Quote the material from the line containing "Please work out" through the line containing "dist [-0.001319, -0.000342]", and leave the pictures out of your answer.

# [Provided records]

+++

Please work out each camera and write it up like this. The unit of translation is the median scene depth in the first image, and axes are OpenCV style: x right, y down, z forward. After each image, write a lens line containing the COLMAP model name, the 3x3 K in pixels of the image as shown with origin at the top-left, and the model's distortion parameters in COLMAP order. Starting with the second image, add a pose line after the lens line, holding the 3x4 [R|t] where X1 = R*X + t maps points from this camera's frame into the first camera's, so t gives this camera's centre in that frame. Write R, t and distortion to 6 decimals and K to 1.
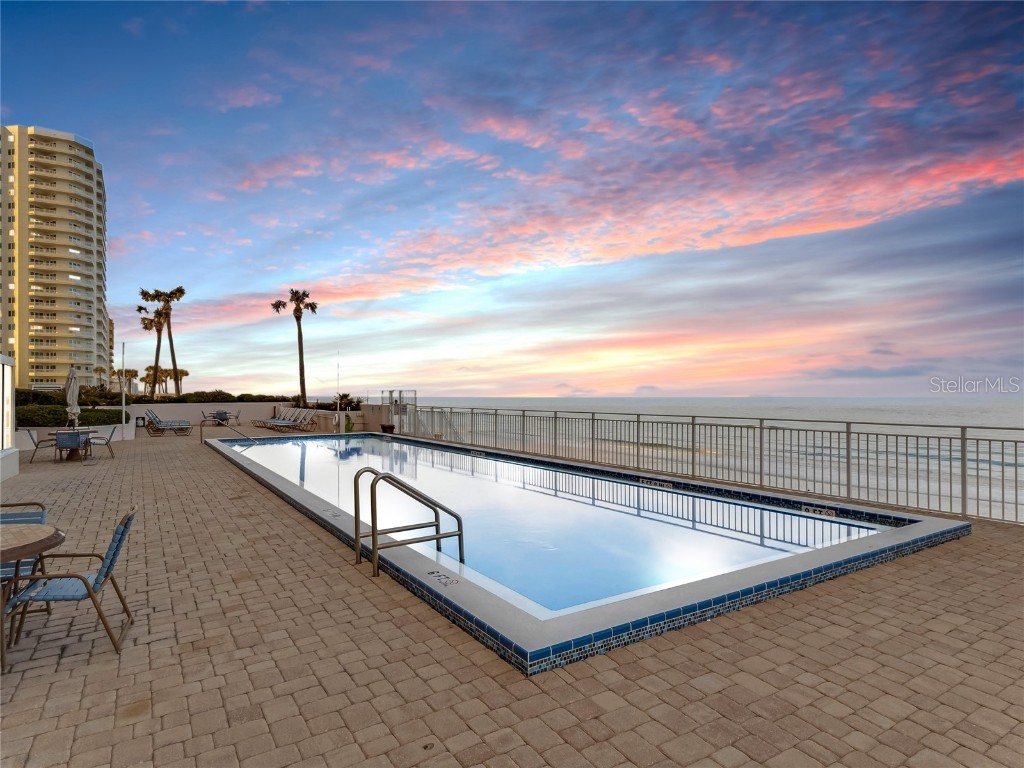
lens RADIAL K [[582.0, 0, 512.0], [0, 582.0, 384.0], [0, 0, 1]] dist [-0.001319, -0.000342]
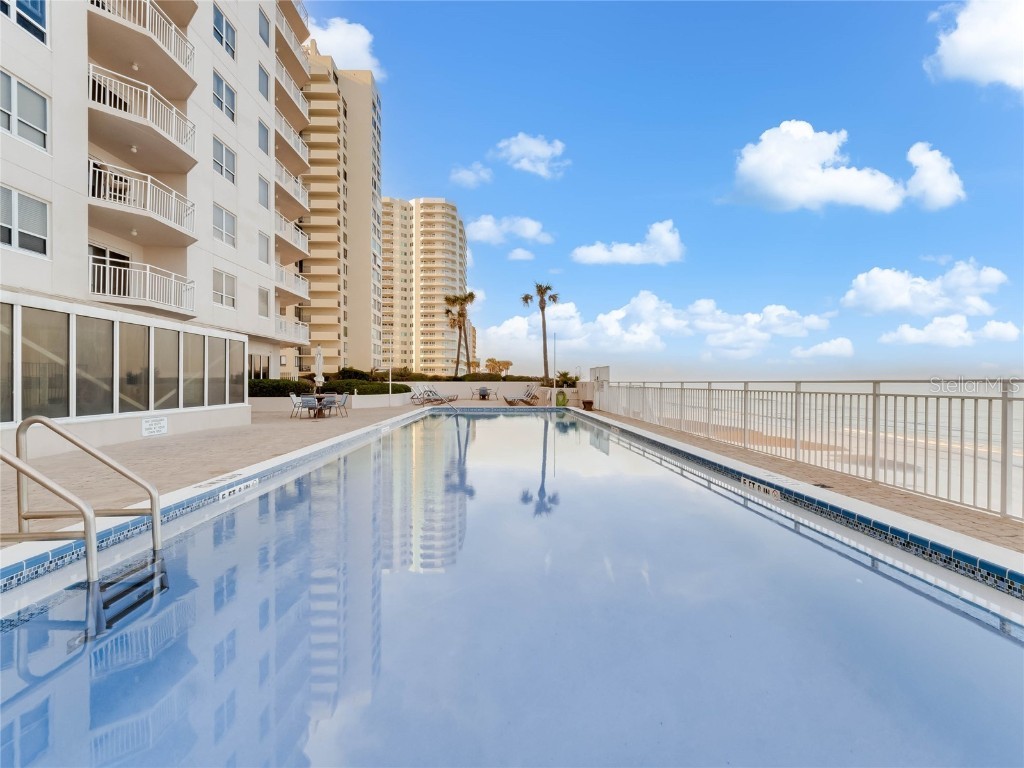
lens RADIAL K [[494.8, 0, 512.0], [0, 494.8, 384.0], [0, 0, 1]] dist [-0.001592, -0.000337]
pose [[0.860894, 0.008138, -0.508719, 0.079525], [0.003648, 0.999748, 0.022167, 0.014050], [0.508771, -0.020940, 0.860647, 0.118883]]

+++

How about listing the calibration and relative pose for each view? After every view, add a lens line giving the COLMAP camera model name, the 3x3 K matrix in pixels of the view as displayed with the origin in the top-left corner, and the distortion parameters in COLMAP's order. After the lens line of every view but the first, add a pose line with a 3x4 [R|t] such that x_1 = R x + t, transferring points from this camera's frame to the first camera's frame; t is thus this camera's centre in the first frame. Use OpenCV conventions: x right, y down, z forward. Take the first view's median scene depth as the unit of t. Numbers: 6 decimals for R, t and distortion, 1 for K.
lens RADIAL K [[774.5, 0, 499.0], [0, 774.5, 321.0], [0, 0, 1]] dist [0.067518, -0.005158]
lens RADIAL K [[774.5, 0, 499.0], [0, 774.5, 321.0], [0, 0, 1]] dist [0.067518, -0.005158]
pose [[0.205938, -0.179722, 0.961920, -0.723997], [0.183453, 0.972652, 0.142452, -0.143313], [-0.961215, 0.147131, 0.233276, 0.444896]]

+++

# [Output]
Please work out each camera and write it up like this. The unit of translation is the median scene depth in the first image, and axes are OpenCV style: x right, y down, z forward. After each image, write a lens line containing the COLMAP model name, the 3x3 K in pixels of the image as shown with origin at the top-left, and the model's distortion parameters in COLMAP order. Starting with the second image, add a pose line after the lens line, holding the 3x4 [R|t] where X1 = R*X + t maps points from this camera's frame into the first camera's, so t gives this camera's centre in that frame. Write R, t and distortion to 6 decimals and K to 1.
lens RADIAL K [[582.0, 0, 512.0], [0, 582.0, 384.0], [0, 0, 1]] dist [-0.001319, -0.000342]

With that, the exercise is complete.